■ YOUR TASK:
Keep to one stretch of the data below, the lines from the one with "text: (383, 550) -> (704, 937), moved" up to and including the one with "text: (415, 806) -> (748, 1508), 21 -> 15", and return that stretch exactly.

*** DATA EXTRACTS Section Begins ***

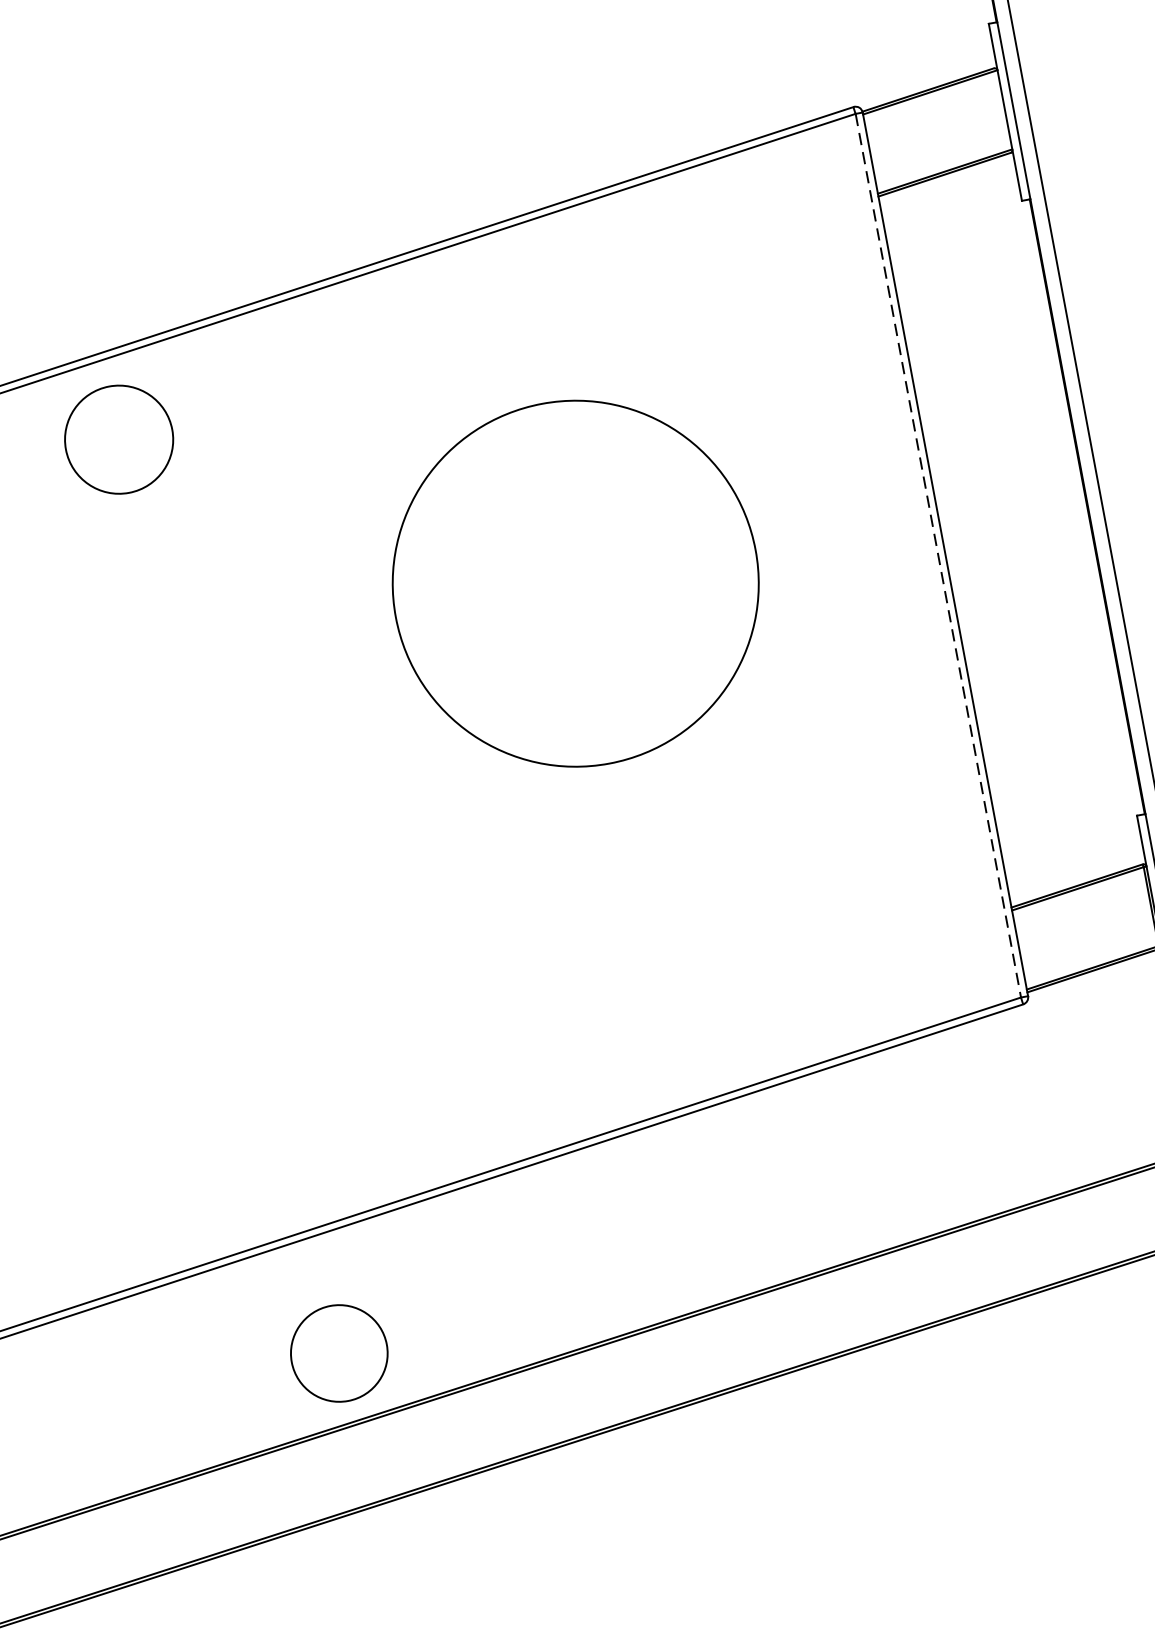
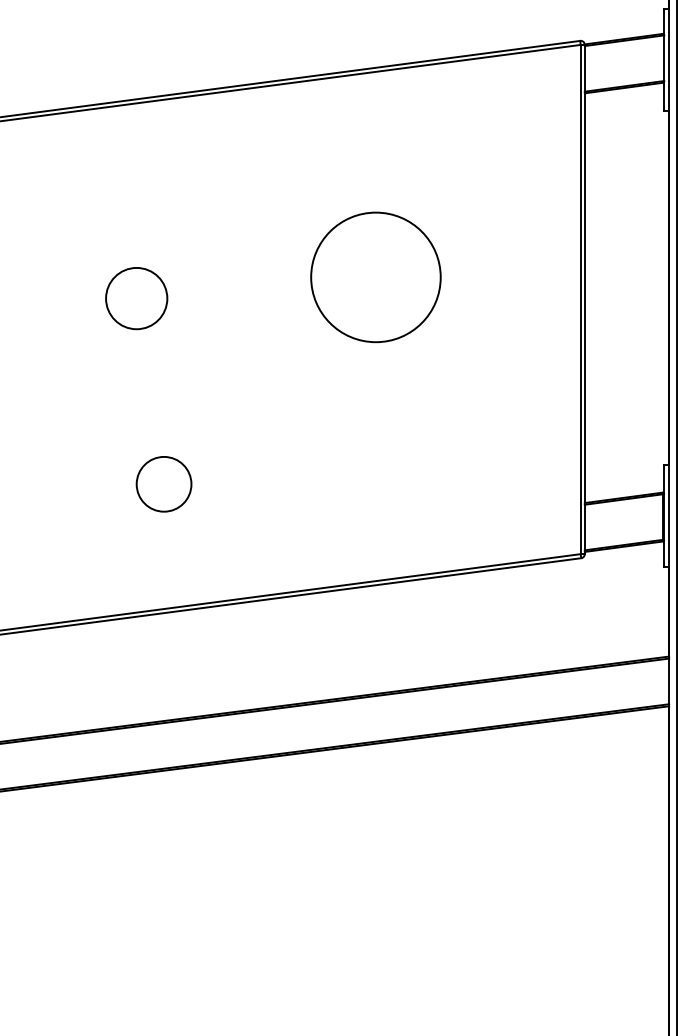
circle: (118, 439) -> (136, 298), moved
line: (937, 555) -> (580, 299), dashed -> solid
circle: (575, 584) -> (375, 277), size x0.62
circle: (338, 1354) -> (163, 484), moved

*** DATA EXTRACTS Section Ends ***
*** DATA EXTRACTS Section Begins ***

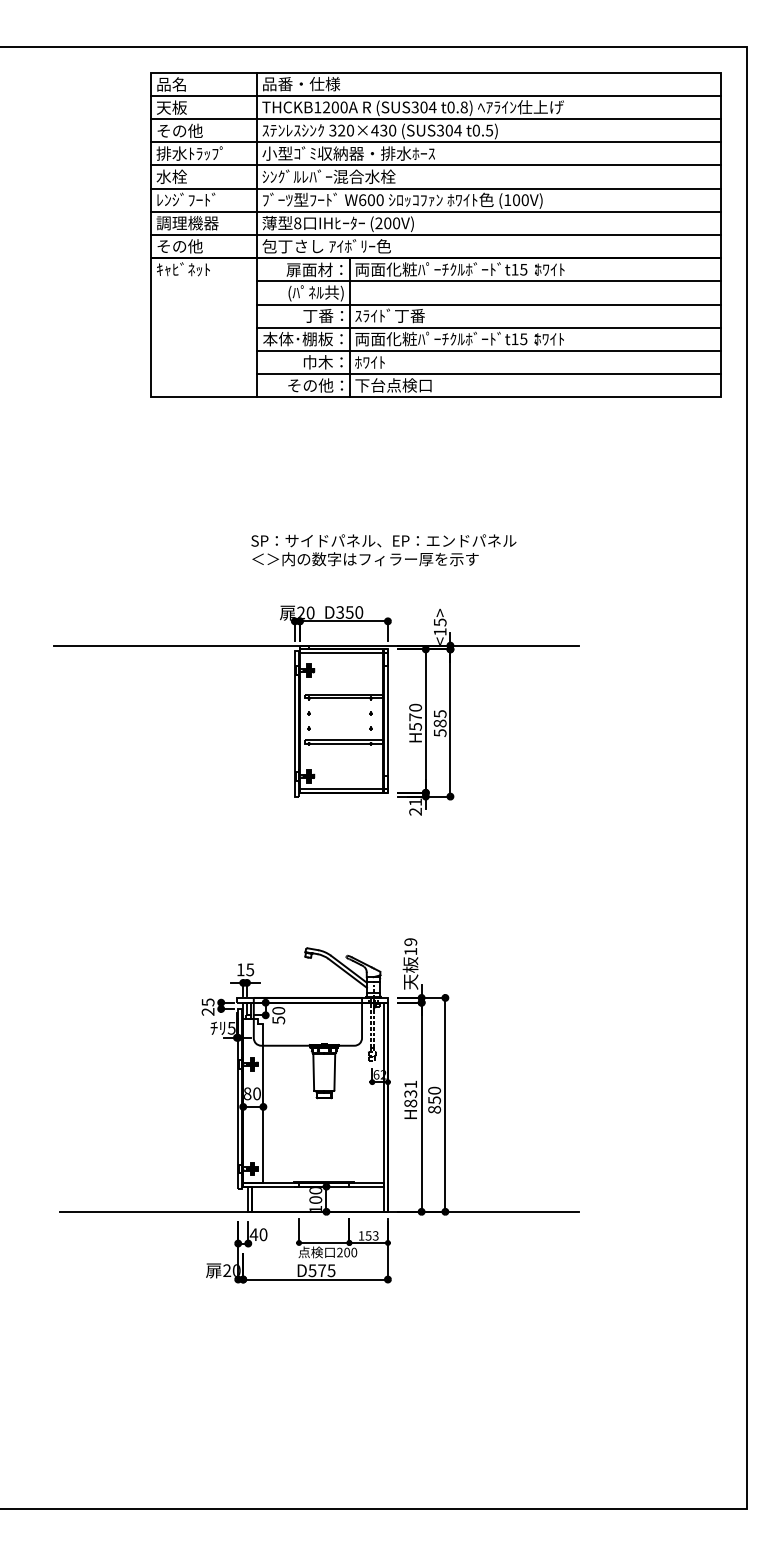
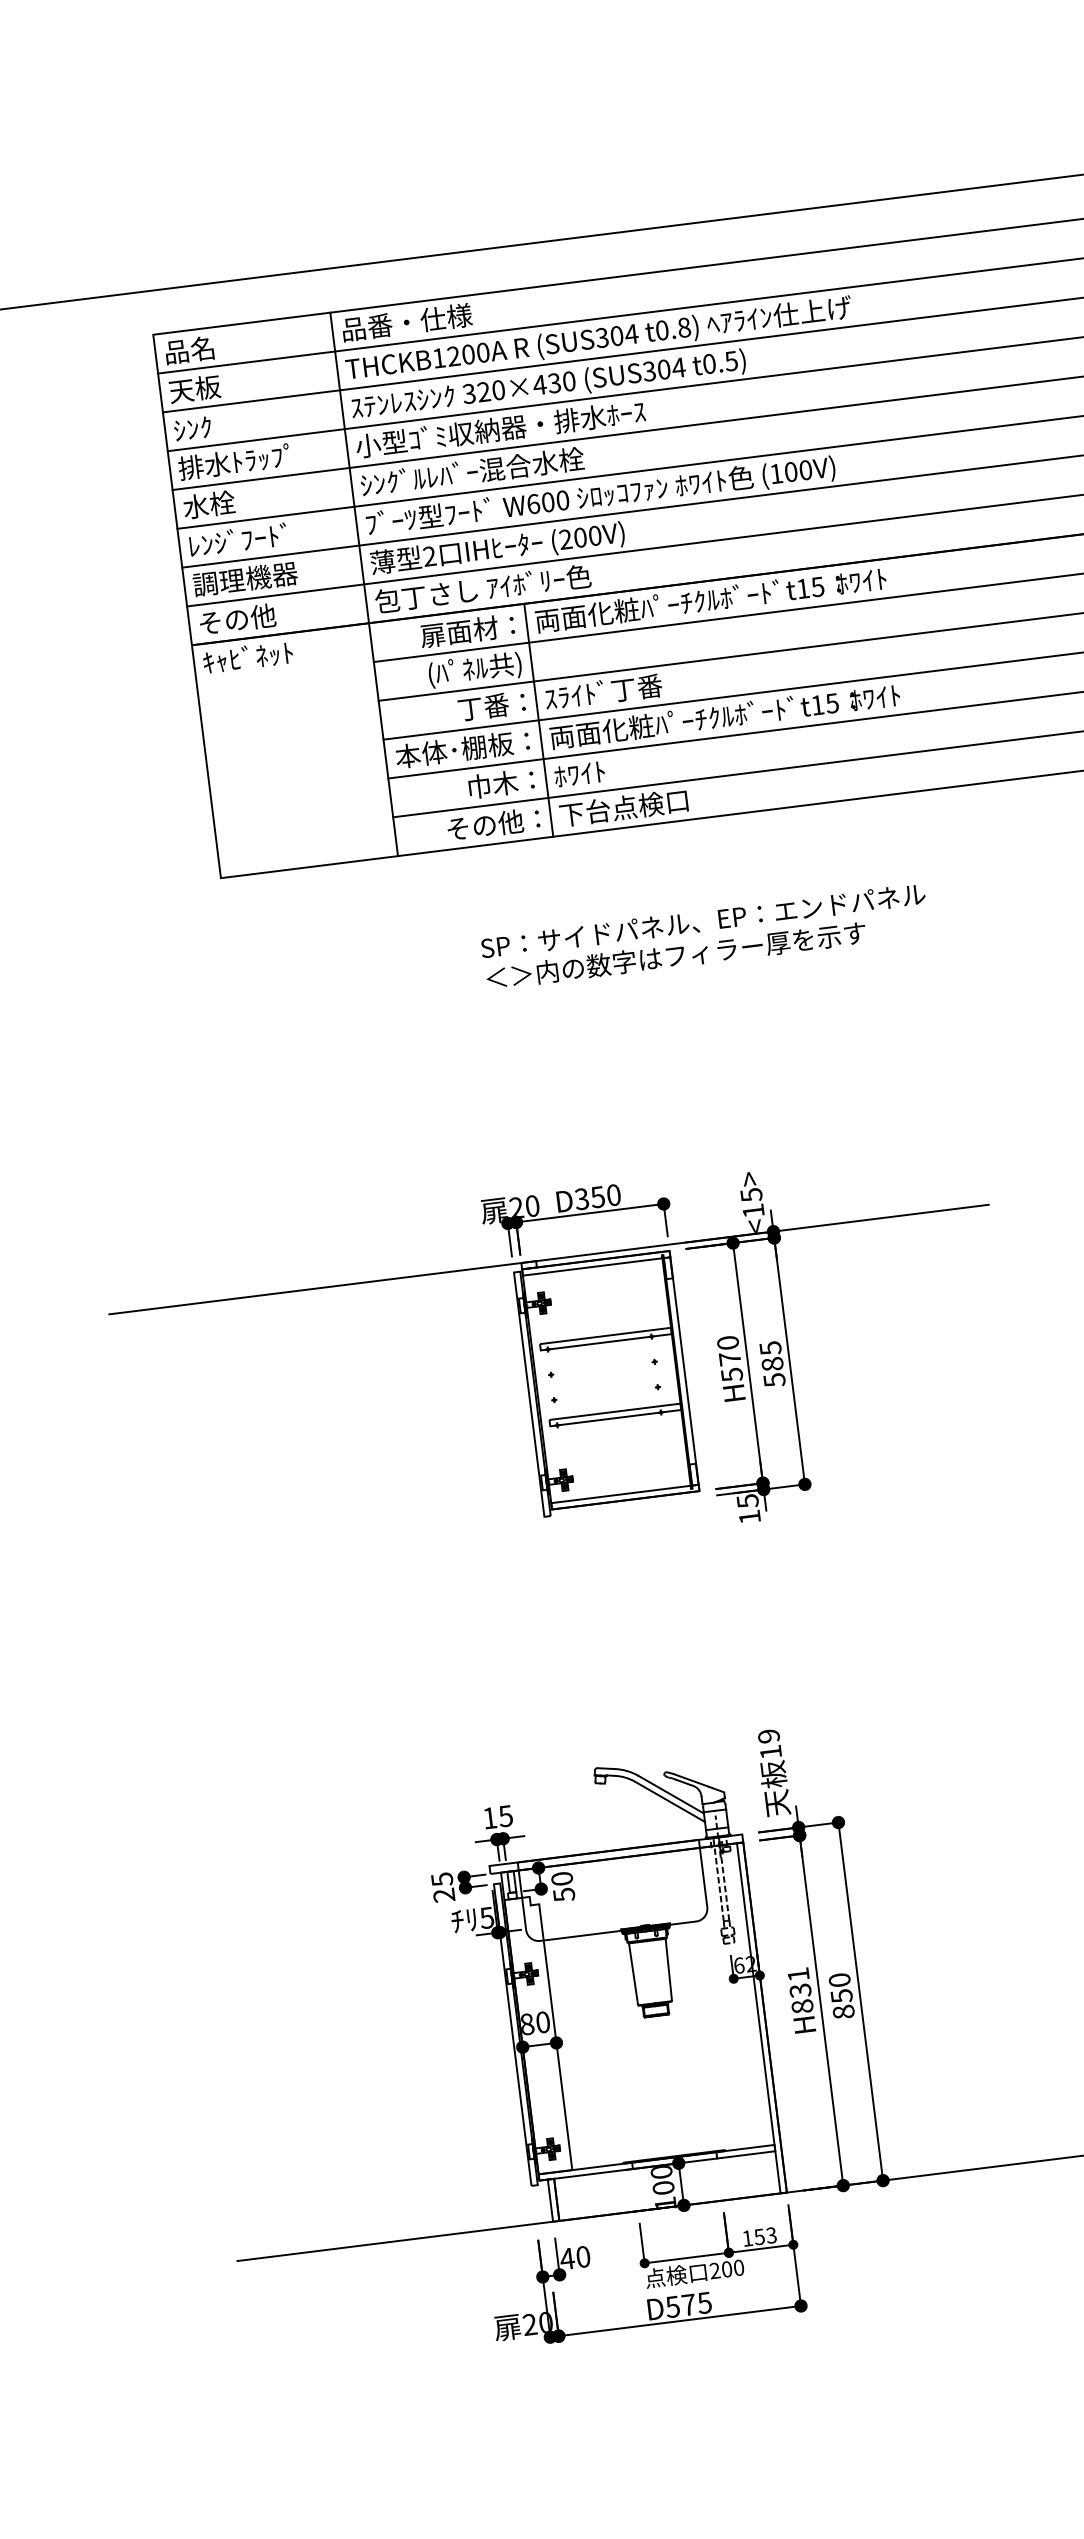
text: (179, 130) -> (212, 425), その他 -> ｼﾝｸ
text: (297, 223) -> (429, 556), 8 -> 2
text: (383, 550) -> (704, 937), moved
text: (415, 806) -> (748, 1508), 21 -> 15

*** DATA EXTRACTS Section Ends ***

■ WRITTEN SOLUTION:
text: (383, 550) -> (704, 937), moved
text: (415, 806) -> (748, 1508), 21 -> 15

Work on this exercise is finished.